手紙

 VCスタジオ監修の元で合成された歌が流れる。伊吹いぶき演じるあきらのアバターが表示され、旭の歌声の上にギターとベースとドラムの音が重ねられている。


「うーん、前奏とかないんだな」


 智枝ともえは今、パソコンを操作しているので伊吹から離れている。その代わりとして、今度は伊吹が藍子あいこを膝の上に乗せて抱き着いている。

 燈子は伊吹の左隣に座っており、肩が触れ合っている状況。二人とも顔を真っ赤にしてあわあわしているのが、伊吹の嗜虐心しぎゃくしんをくすぐっている。


「お兄さんが歌ってる部分から想像して前奏やら間奏を入れるのはすごく難しいと思うよ。

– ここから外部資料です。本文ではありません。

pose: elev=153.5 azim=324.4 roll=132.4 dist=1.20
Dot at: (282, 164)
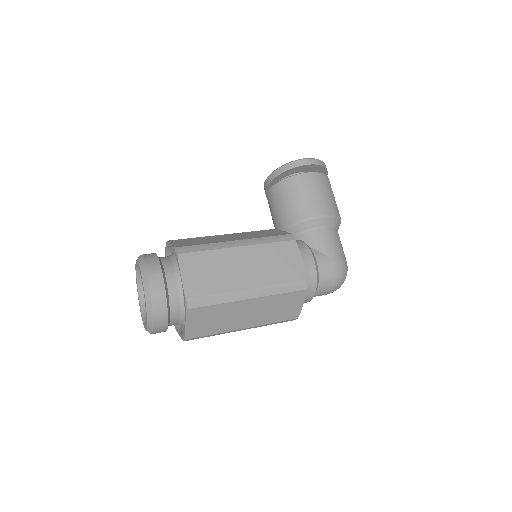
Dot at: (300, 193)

 YourTunesユアチューンズで公開してる人が増えて来てるけど、この三人は別格に上手だと思う。実際プロだし」


 演奏する才能とは別に、自分で旭の紡ぐメロディに合うコード進行やドラムのリズムを考える才能が必要となる。そして旭の歌っていない箇所についてはゼロから作らなければならず、非常に難しい作業になる。旭の歌唱部分に合うようにしないとならないのもまた、難易度が上がる原因である。


「前奏ってどんなんだったっけなぁ」


「ひぅっ」


 伊吹はわざと藍子の耳元で囁き、藍子のお腹に当てている右手をむにむにと動かす。無駄な肉がない柔らかな感触を楽しみながら、伊吹は前世で聞いていたこの曲の全体像を思い出そうとする。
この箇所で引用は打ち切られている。